Four days followed that afternoon at Crockett State. There still had been no word from Charlie—where could he have possibly gone this time? But nothing impressed Eve more than her ability not to care much. She ignored the fact that Jed did not even call. She practically shoved Manuel Paz aside when he appeared at the doors of Oliver’s room one morning, asking Eve, “Are you sure you’re thinking straight? I know you’re hurting, but you can’t just carry on like nothing’s changed.”

“This isn’t over,” Eve told him, trying to angle her way around his solid shape.

“Well,” Manuel said, pausing her with an outstretched hand. “Sadly, I have to agree with you there.”

Eve impatiently shifted her weight from foot to foot. “Meaning what?”

“Just that I think you should know,” he said, palming the nape of his neck, “that I felt I had to mention the conversation we had about that Rebekkah business to one of those old task force guys. I’d suspect you’ll be hearing from them soon.”

“Thank you so much for that, Manuel.” Eve said. “Really.”

Manuel rested his hand on Eve’s raised shoulder. “All you have to do,” Manuel said, “is tell them the truth.”

And yet, the next day, when an ominous Austin area code rang Eve’s phone, she ignored that call, too. Once more, Eve found she could narrow the radius of her concern to the body before her.

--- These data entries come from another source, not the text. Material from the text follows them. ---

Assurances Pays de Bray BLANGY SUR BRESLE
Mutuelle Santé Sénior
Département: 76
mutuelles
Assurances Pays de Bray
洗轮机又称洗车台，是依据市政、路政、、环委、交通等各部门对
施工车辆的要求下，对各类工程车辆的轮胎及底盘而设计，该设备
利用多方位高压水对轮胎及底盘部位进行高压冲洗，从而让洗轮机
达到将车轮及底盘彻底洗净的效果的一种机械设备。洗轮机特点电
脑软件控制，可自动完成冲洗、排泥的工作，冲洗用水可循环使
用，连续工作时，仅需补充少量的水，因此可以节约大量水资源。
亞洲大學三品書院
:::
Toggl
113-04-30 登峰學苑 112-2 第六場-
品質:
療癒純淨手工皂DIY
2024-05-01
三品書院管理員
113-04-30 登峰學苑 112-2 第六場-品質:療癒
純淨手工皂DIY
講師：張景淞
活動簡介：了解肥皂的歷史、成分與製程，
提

Outside, high cumulus clouds nearly gathered to rain, then tore apart in the wind. Soon, they would have to take the ambulance to El Paso and her world would change once again. And so why not just a few more days talking with her son? Or even a few weeks? Why not even push back those next exams at El Paso another month or so, until things settled down just a bit?

“Back again,” Eve told her son on her last morning with Margot at Bed Four. “We’re both back again.”

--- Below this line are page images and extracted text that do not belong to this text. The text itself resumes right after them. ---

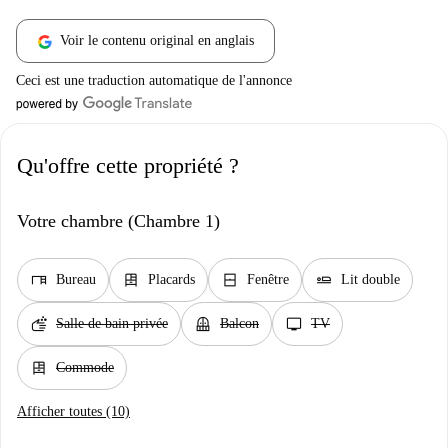
Voir le contenu original en anglais
Ceci est une traduction automatique de l'annonce
Qu'offre cette propriété ?
Votre chambre (Chambre 1)
desk
dresser
window_closed
airline_seat_flat
Bureau
Placards
Fenêtre
Lit double
soap
balcony
tv
Salle de bain privée
Balcon
TV
dresser
Commode
Afficher toutes (10)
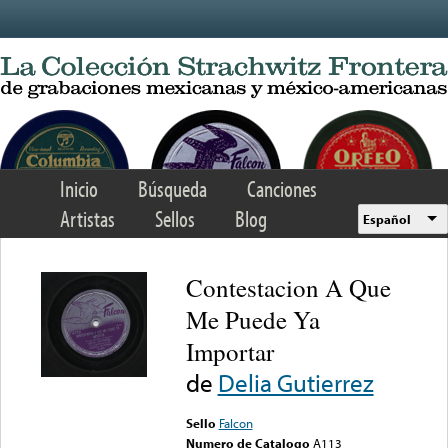
Skip to main content
Inicio
Búsqueda
Canciones
Artistas
Sellos
Blog
Español
Contestacion A Que
Me Puede Ya
Importar
de
Delia Gutierrez
Sello
Falcon
Numero de Catalogo
A113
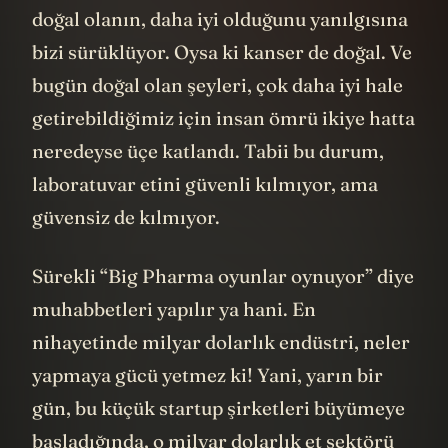
doğal olanın, daha iyi olduğunu yanılgısına
bizi sürüklüyor. Oysa ki kanser de doğal. Ve
bugün doğal olan şeyleri, çok daha iyi hale
getirebildiğimiz için insan ömrü ikiye hatta
neredeyse üçe katlandı. Tabii bu durum,
laboratuvar etini güvenli kılmıyor, ama
güvensiz de kılmıyor.
Sürekli “Big Pharma oyunlar oynuyor” diye
muhabbetleri yapılır ya hani. En
nihayetinde milyar dolarlık endüstri, neler
yapmaya gücü yetmez ki! Yani, yarın bir
gün, bu küçük startup şirketleri büyümeye
başladığında, o milyar dolarlık et sektörü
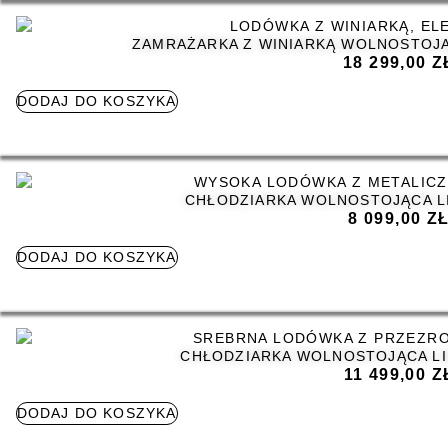
ZAMRAŻARKA Z WINIARKĄ WOLNOSTOJĄ
18 299,00
Z
DODAJ DO KOSZYKA
CHŁODZIARKA WOLNOSTOJĄCA LI
8 099,00
Z
DODAJ DO KOSZYKA
CHŁODZIARKA WOLNOSTOJĄCA LI
11 499,00
Z
DODAJ DO KOSZYKA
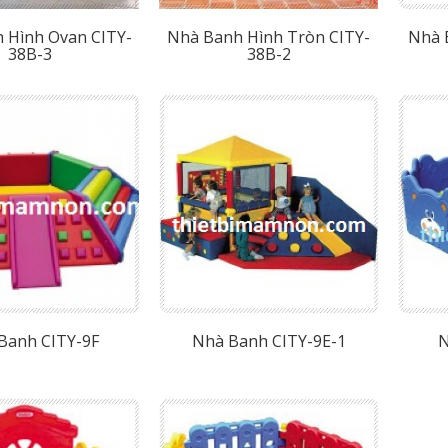
 Hình Ovan CITY-
Nhà Banh Hình Tròn CITY-
Nhà 
38B-3
38B-2
Banh CITY-9F
Nhà Banh CITY-9E-1
N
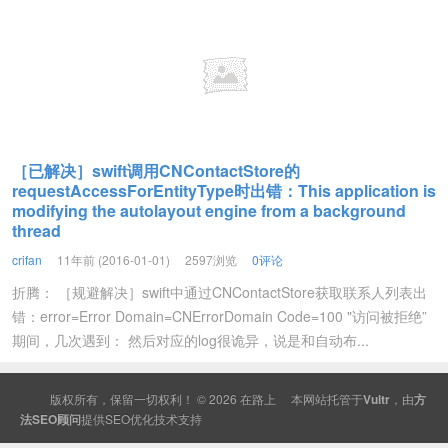
［已解决］swift调用CNContactStore的
requestAccessForEntityType时出错：This application is
modifying the autolayout engine from a background
thread
crifan
11年前 (2016-01-01)
2597浏览
0评论
折腾： ［规避解决］swift中通过CNContactStore获取联系人列表出
错：error=Error Domain=CNErrorDomain Code=100 "访问被拒绝”
期间，几次遇到： 然后对应的log很诡异，说是和自动布...
版权所有，保留一切权利！ © 2026
在路上
本网站托管于
Vultr
，由
方
法SEO顾问
提供
SEO
优化技术支持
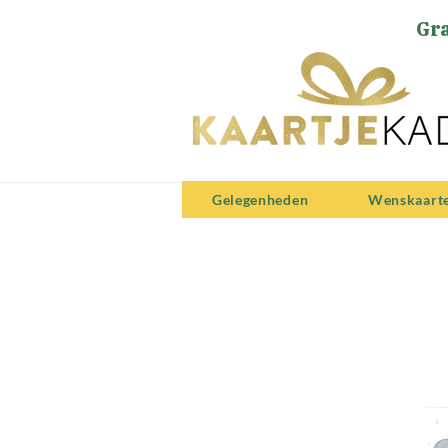
Gra
Gelegenheden
Wenskaart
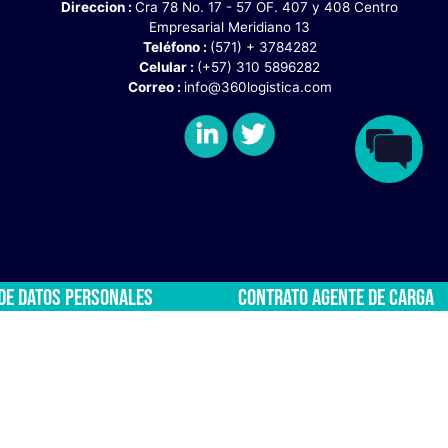
Direccion :
Cra 78 No. 17 - 
Empresarial Me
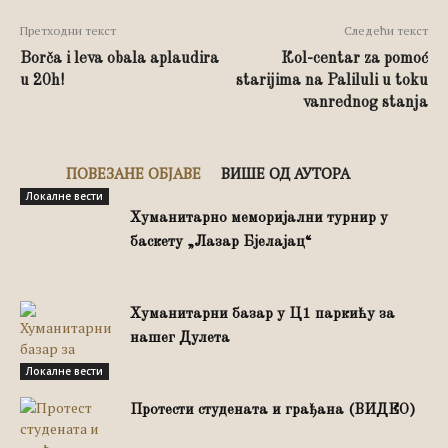
Претходни текст
Следећи текст
Borča i leva obala aplaudira
Кol-centar za pomoć
u 20h!
starijima na Paliluli u toku
vanrednog stanja
ПОВЕЗАНЕ ОБЈАВЕ
ВИШЕ ОД АУТОРА
Локалне вести
Хуманитарно меморијални турнир у
баскету „Лазар Бјелајац“
Хуманитарни базар у Ц1 паркићу за
нашег Дулета
Локалне вести
Протести студената и грађана (ВИДЕО)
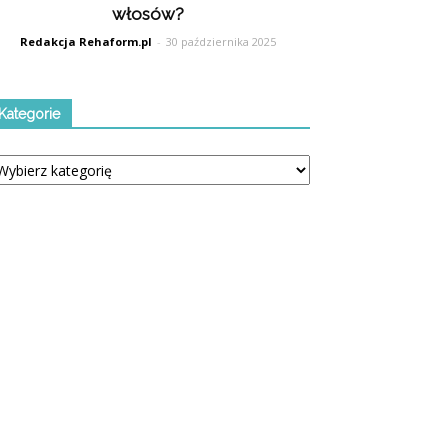
włosów?
Redakcja Rehaform.pl
-
30 października 2025
Kategorie
tegorie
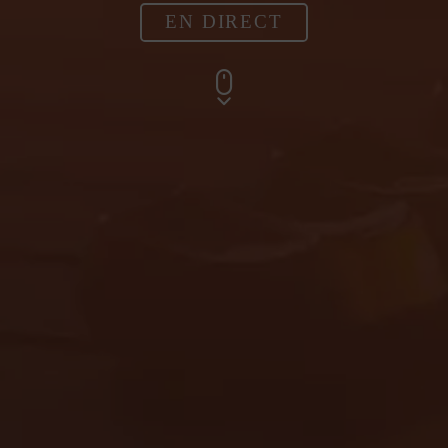
EN DIRECT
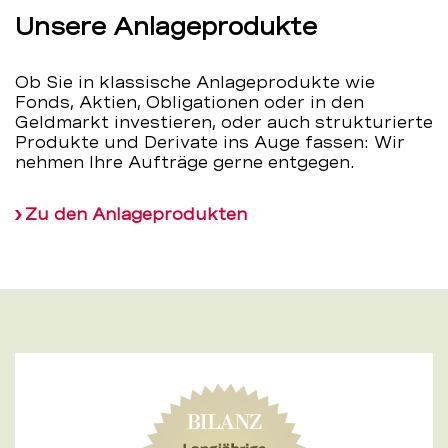
Unsere Anlageprodukte
Ob Sie in klassische Anlageprodukte wie
Fonds, Aktien, Obligationen oder in den
Geldmarkt investieren, oder auch strukturierte
Produkte und Derivate ins Auge fassen: Wir
nehmen Ihre Aufträge gerne entgegen.
Zu den Anlageprodukten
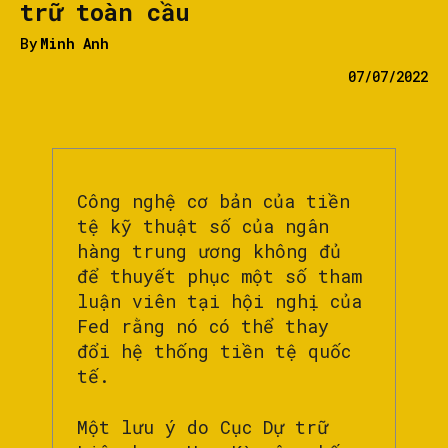
trữ toàn cầu
By
Minh Anh
07/07/2022
Công nghệ cơ bản của tiền
tệ kỹ thuật số của ngân
hàng trung ương không đủ
để thuyết phục một số tham
luận viên tại hội nghị của
Fed rằng nó có thể thay
đổi hệ thống tiền tệ quốc
tế.
Một lưu ý do Cục Dự trữ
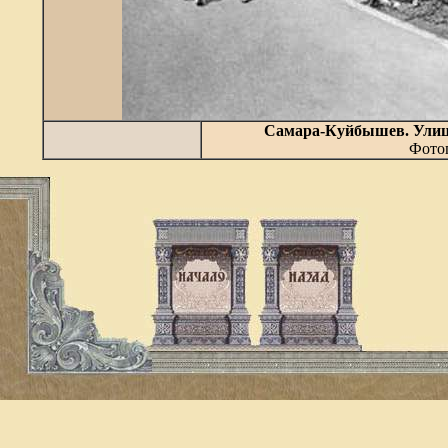
Самара-Куйбышев. Улица
Фотог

But, for once, the world would not permit Eve her desperate procrastinations. Soon, Eve would be made to understand: how, for years, she had forced Oliver to listen to his mother lovingly converse with nothing more than her own hope’s echo, deaf to the true story beneath, how ready she still was to let that God-fearing woman convince her to allow the one-way conversation to go on and on. An excuse, Jed had said, for what we’ve let him become.

“A? B? C? D?” Margot asked.

The robot voice made its reply; the oldest recipe, served afresh. “Love you,” the computer said.





Oliver

CHAPTER TWENTY-FOUR

Oliver, almost ten years trapped in that in-between, and what, exactly, had you become? But how to describe a place like yours, where even words at last lost their shapes?